HOW TO COMPLETE THIS TASK
Below are entries. Reproduce exactly the lines between the line holding "#9399a0; stroke-width: 23" and the line holding "middle; dominant-baseline: central;", inclusive, and only those.

RECORDS FOR THIS TASK
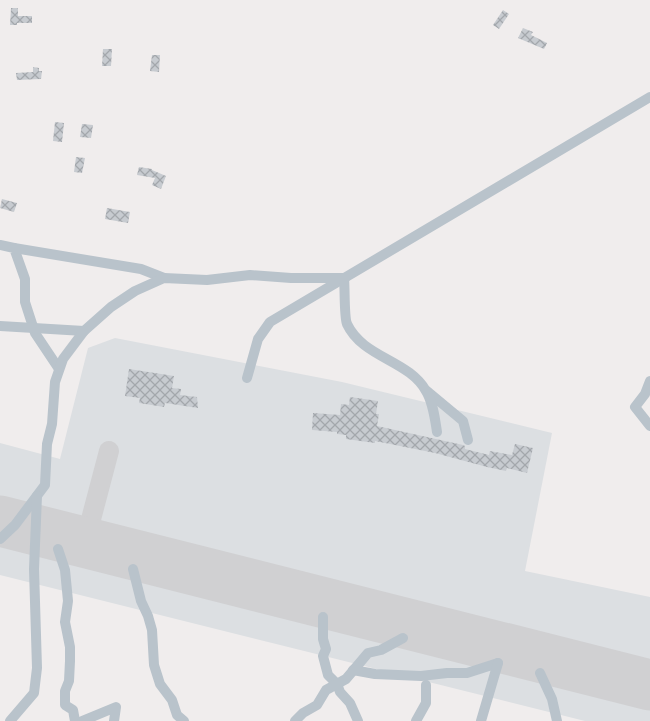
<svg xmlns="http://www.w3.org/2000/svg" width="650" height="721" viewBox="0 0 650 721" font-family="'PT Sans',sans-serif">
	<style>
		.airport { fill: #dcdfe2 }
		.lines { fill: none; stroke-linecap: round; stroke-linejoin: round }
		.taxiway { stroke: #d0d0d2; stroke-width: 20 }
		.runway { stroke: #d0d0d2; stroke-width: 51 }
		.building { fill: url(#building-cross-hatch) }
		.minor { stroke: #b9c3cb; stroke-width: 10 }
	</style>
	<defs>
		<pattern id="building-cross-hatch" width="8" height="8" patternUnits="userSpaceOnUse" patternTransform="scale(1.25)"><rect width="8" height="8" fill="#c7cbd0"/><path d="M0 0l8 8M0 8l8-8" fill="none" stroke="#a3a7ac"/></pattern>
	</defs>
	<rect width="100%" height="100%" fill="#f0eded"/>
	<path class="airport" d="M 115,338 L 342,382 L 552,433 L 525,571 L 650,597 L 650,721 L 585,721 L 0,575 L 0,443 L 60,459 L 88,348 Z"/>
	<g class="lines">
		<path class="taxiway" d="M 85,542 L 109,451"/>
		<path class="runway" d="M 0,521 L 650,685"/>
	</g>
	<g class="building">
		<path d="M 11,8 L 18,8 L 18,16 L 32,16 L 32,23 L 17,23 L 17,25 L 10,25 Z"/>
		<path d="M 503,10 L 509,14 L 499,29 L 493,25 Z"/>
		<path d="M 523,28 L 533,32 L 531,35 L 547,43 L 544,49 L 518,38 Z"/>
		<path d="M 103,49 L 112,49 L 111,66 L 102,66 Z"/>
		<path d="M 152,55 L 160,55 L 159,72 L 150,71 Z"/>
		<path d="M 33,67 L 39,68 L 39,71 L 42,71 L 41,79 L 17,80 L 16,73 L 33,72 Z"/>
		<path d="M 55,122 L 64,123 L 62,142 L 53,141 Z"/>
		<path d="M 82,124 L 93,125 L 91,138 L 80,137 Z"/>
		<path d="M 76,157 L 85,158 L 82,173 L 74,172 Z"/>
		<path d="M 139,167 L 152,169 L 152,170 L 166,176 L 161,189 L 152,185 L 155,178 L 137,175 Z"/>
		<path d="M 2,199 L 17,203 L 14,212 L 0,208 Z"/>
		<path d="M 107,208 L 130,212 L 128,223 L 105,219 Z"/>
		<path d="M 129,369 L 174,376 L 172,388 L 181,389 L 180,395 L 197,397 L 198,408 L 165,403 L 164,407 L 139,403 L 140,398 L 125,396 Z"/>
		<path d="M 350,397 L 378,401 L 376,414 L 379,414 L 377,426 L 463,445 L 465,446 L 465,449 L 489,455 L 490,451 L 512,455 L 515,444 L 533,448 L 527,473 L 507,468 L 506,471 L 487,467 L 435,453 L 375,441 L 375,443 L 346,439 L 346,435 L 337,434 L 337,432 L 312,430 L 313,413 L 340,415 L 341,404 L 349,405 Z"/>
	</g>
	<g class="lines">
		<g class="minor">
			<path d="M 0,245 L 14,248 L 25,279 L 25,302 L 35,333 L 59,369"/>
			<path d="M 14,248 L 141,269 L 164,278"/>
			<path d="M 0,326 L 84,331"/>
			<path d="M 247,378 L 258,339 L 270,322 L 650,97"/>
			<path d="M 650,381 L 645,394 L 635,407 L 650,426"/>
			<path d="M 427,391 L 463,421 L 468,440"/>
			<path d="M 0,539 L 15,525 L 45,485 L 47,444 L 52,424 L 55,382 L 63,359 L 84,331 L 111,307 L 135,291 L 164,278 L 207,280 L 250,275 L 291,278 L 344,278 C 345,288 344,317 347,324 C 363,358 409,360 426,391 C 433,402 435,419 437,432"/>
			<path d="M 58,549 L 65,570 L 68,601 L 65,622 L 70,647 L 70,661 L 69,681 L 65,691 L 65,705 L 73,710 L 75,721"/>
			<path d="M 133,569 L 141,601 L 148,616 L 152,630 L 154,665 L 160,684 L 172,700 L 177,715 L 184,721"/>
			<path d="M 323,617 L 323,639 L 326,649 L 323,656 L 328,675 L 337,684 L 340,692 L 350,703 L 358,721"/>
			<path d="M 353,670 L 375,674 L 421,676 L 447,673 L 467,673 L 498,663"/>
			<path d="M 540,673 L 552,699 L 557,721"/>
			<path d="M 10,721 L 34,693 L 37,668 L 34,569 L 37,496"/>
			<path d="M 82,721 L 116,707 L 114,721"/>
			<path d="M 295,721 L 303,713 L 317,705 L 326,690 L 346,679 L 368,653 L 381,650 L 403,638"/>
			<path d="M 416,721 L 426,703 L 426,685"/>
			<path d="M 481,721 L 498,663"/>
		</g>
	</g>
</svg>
...
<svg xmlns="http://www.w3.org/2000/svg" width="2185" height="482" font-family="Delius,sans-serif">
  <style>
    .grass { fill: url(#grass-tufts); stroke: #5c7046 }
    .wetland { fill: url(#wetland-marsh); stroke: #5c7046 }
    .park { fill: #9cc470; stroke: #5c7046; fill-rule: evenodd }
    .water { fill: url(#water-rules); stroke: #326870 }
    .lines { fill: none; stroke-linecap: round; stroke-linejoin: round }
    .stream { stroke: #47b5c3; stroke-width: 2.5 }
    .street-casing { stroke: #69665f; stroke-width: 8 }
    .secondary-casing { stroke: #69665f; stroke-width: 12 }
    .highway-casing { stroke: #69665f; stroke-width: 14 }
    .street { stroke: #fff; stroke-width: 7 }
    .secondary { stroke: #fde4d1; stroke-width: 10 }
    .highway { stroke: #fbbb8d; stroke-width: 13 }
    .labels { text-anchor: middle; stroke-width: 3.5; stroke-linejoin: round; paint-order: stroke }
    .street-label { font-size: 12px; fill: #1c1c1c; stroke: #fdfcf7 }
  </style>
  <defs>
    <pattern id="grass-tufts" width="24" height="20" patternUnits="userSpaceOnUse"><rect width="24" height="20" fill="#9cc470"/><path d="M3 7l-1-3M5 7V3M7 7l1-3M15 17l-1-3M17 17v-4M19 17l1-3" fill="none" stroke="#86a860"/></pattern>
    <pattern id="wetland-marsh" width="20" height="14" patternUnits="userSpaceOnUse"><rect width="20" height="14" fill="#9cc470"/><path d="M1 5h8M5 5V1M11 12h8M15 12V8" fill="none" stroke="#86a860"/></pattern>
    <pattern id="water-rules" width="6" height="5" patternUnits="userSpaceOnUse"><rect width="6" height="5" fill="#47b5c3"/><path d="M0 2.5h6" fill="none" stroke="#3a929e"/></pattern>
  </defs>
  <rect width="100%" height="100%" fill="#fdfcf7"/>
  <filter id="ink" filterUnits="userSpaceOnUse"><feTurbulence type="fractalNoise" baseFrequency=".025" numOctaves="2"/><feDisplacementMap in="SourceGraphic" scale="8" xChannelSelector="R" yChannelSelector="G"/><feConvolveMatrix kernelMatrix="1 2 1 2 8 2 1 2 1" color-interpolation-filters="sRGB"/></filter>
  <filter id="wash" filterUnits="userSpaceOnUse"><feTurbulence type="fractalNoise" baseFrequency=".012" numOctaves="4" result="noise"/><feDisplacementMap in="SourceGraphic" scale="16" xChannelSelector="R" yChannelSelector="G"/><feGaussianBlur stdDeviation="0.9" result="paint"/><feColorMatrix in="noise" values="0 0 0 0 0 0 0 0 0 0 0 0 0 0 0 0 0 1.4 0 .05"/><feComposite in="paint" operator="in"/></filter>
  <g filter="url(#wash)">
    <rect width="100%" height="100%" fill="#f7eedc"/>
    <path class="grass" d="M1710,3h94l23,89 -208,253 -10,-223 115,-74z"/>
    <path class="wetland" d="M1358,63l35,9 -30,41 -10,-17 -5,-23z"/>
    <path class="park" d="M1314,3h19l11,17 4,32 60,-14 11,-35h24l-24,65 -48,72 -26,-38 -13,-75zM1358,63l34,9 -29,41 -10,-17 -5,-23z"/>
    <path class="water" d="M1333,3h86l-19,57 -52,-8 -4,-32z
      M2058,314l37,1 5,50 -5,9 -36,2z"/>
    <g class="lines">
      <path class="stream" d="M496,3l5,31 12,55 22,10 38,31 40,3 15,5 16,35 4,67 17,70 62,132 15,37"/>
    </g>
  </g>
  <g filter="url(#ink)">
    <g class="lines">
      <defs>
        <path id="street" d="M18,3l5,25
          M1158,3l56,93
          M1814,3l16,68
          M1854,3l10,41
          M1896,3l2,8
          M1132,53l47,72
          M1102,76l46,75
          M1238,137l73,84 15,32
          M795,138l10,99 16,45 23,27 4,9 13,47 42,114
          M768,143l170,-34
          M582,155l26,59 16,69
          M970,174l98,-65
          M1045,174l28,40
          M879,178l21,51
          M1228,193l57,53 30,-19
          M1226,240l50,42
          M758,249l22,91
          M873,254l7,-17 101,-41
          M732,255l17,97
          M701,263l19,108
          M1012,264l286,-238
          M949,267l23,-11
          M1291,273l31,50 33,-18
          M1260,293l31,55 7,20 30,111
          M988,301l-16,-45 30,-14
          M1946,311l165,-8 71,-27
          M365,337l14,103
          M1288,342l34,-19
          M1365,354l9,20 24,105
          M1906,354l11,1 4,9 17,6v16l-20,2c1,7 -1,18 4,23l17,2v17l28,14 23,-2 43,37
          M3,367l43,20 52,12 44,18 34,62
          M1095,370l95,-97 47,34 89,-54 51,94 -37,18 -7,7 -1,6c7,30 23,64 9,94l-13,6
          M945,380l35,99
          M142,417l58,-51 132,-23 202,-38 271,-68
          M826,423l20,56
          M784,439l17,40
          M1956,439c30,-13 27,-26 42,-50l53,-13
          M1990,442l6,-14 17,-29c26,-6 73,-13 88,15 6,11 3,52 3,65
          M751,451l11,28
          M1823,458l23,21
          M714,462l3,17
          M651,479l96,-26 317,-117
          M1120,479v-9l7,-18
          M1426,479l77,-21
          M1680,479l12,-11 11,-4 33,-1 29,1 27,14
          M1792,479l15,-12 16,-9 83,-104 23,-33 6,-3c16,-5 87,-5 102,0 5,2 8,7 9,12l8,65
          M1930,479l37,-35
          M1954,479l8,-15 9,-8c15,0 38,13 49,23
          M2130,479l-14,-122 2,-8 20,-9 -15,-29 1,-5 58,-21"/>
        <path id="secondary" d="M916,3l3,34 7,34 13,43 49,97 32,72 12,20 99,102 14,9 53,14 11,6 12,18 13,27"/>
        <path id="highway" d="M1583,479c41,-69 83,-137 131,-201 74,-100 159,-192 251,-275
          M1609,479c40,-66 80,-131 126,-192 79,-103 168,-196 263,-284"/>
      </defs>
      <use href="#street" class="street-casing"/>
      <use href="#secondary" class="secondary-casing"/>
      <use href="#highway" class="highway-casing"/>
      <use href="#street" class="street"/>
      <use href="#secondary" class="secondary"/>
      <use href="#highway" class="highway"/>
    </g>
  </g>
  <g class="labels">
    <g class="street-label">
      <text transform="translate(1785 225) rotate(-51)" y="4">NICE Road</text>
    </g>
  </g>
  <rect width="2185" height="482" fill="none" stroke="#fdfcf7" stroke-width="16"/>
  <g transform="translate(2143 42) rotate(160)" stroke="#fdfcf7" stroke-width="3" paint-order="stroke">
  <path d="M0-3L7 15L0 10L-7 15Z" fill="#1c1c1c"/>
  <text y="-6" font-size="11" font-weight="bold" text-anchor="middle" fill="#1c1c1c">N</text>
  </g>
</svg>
==
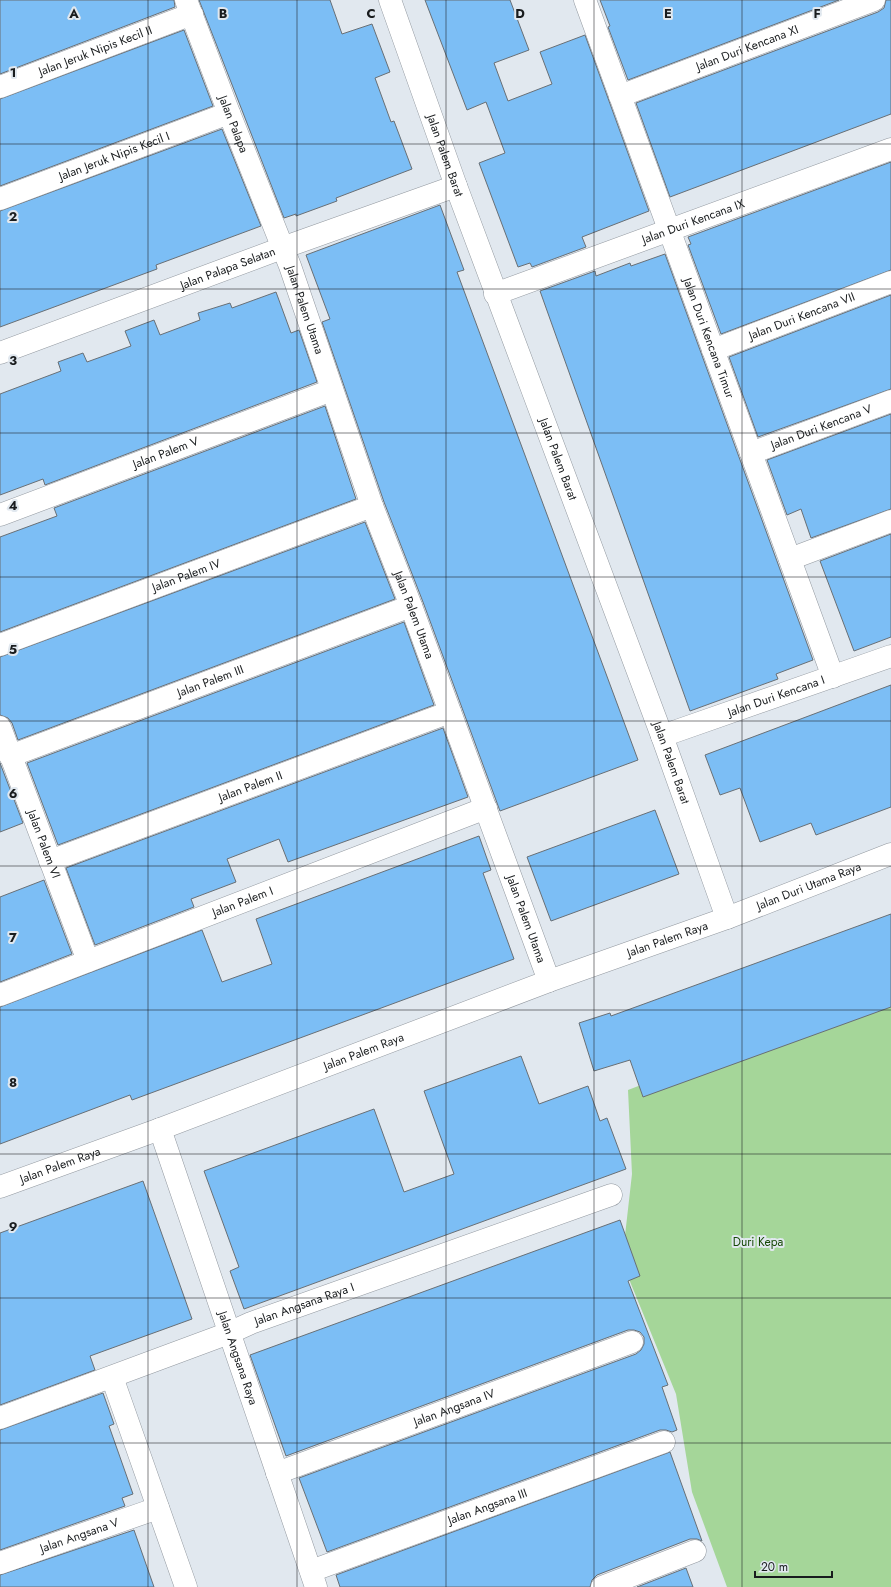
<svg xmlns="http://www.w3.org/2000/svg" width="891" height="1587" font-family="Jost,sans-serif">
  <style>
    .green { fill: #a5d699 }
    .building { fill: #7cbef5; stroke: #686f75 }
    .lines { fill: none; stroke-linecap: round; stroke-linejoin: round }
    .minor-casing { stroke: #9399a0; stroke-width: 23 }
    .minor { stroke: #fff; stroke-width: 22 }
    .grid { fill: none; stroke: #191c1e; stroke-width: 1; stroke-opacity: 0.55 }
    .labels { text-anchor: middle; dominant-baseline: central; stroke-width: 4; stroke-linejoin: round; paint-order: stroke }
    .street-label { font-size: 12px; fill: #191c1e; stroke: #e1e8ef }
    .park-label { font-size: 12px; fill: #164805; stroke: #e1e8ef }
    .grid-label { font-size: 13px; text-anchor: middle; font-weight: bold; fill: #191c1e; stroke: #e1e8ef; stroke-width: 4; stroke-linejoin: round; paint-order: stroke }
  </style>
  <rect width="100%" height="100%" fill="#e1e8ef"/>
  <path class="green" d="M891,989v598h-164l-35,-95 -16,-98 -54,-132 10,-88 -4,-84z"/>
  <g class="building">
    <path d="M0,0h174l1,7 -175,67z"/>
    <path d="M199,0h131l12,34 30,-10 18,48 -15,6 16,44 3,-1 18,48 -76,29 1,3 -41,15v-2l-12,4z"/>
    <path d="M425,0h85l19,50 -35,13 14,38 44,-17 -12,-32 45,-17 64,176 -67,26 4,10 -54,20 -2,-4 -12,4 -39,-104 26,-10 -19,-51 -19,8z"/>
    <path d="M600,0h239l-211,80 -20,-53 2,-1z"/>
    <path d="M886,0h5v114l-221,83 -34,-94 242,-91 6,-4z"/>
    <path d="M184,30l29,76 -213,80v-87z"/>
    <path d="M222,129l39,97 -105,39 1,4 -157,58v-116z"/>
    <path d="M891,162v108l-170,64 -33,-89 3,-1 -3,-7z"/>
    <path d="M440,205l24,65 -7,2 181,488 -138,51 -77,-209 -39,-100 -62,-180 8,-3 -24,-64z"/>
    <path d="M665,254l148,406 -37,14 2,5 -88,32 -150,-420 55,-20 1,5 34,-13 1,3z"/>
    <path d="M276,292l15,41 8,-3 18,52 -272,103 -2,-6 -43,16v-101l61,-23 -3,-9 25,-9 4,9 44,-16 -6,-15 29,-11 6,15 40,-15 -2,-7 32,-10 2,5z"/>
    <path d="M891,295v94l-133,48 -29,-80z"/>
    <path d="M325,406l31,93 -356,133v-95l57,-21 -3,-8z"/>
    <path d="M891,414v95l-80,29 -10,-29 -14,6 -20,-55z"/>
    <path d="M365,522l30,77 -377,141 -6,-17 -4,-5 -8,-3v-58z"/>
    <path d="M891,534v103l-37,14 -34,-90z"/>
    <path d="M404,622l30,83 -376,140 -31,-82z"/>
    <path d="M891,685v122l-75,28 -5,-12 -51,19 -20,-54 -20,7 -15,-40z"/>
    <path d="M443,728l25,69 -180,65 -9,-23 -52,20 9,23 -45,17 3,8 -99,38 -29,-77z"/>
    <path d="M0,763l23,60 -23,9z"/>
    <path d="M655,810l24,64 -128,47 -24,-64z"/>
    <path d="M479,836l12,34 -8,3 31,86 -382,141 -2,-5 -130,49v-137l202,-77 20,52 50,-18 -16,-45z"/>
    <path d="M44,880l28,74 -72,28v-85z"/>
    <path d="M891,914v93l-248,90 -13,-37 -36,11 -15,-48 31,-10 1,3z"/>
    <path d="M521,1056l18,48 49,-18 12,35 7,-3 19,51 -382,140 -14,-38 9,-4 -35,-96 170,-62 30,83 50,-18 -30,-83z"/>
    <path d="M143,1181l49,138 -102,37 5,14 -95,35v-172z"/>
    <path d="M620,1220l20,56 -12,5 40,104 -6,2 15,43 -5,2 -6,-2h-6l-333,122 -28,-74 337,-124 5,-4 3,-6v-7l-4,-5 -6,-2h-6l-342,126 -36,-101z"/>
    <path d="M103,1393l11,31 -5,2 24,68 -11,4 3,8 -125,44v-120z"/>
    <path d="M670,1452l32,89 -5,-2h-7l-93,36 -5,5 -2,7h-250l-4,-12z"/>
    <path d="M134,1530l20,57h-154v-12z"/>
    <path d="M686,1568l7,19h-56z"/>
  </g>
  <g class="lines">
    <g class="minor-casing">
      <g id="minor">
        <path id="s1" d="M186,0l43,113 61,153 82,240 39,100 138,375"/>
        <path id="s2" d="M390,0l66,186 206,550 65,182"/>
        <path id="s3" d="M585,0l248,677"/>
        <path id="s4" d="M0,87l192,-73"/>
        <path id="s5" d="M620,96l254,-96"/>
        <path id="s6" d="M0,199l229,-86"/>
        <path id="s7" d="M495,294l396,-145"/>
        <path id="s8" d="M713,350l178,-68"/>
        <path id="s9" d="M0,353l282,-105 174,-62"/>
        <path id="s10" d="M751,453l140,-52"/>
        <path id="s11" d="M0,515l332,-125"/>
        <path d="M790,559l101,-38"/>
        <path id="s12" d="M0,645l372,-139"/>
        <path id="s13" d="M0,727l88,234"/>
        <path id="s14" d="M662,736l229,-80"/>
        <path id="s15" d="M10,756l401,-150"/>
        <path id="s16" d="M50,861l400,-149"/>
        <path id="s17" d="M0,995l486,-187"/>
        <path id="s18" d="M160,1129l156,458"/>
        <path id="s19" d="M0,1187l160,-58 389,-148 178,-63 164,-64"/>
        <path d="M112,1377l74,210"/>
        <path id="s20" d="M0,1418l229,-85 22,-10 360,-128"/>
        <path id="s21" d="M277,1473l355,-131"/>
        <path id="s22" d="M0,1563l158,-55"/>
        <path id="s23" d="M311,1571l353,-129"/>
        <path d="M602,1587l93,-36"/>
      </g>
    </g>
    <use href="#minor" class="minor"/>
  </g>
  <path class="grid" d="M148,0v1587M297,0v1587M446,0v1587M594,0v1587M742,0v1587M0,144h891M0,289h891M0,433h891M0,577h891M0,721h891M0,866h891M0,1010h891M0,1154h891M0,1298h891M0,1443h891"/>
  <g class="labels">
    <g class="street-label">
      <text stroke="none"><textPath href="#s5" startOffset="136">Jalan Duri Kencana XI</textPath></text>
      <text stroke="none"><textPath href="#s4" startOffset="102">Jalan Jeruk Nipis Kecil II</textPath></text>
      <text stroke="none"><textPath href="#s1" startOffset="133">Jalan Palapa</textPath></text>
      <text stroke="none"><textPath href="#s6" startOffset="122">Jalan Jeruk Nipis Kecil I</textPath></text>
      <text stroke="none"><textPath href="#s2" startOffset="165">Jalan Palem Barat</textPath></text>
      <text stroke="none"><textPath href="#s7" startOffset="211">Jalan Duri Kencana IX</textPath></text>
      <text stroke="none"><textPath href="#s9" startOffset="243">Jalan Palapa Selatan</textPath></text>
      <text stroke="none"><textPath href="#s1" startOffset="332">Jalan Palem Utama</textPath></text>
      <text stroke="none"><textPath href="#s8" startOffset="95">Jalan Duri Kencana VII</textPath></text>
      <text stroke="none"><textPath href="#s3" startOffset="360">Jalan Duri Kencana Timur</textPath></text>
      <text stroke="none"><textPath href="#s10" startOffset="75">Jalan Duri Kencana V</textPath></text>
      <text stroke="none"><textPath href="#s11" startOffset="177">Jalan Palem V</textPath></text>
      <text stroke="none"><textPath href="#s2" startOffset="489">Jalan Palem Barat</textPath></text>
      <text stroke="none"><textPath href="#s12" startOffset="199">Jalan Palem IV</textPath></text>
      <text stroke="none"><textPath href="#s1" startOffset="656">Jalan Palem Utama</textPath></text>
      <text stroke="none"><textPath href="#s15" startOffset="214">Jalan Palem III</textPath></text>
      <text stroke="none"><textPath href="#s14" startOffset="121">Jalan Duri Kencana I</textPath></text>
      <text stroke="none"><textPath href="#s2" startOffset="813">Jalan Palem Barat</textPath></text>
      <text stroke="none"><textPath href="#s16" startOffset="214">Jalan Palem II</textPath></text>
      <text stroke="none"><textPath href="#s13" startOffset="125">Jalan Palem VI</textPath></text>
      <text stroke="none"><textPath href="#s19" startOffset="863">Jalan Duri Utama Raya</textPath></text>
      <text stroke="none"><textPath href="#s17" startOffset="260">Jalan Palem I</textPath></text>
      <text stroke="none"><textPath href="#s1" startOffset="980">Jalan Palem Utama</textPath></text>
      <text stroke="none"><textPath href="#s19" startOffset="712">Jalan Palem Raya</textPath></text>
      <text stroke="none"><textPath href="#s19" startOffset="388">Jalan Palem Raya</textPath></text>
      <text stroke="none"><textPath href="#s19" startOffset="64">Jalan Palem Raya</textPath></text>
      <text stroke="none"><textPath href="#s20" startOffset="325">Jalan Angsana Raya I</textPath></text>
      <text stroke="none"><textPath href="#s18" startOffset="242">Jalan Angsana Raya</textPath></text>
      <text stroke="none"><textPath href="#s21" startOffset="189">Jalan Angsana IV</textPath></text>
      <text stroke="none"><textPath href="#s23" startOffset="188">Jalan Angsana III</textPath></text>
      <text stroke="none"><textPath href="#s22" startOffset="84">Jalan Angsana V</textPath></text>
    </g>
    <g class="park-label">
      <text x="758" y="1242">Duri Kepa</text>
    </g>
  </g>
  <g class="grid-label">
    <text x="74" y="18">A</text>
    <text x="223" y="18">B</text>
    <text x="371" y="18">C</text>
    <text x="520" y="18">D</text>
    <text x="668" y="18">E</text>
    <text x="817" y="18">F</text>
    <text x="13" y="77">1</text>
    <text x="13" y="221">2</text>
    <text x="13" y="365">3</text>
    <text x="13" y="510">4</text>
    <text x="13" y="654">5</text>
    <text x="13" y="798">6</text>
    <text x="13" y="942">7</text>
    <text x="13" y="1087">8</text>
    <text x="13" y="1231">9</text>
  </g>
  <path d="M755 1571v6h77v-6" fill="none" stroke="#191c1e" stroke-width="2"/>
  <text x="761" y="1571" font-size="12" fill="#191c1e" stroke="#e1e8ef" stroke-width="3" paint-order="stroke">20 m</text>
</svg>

EXERCISE RESPONSE
    .minor-casing { stroke: #9399a0; stroke-width: 23 }
    .minor { stroke: #fff; stroke-width: 22 }
    .grid { fill: none; stroke: #191c1e; stroke-width: 1; stroke-opacity: 0.55 }
    .labels { text-anchor: middle; dominant-baseline: central; stroke-width: 4; stroke-linejoin: round; paint-order: stroke }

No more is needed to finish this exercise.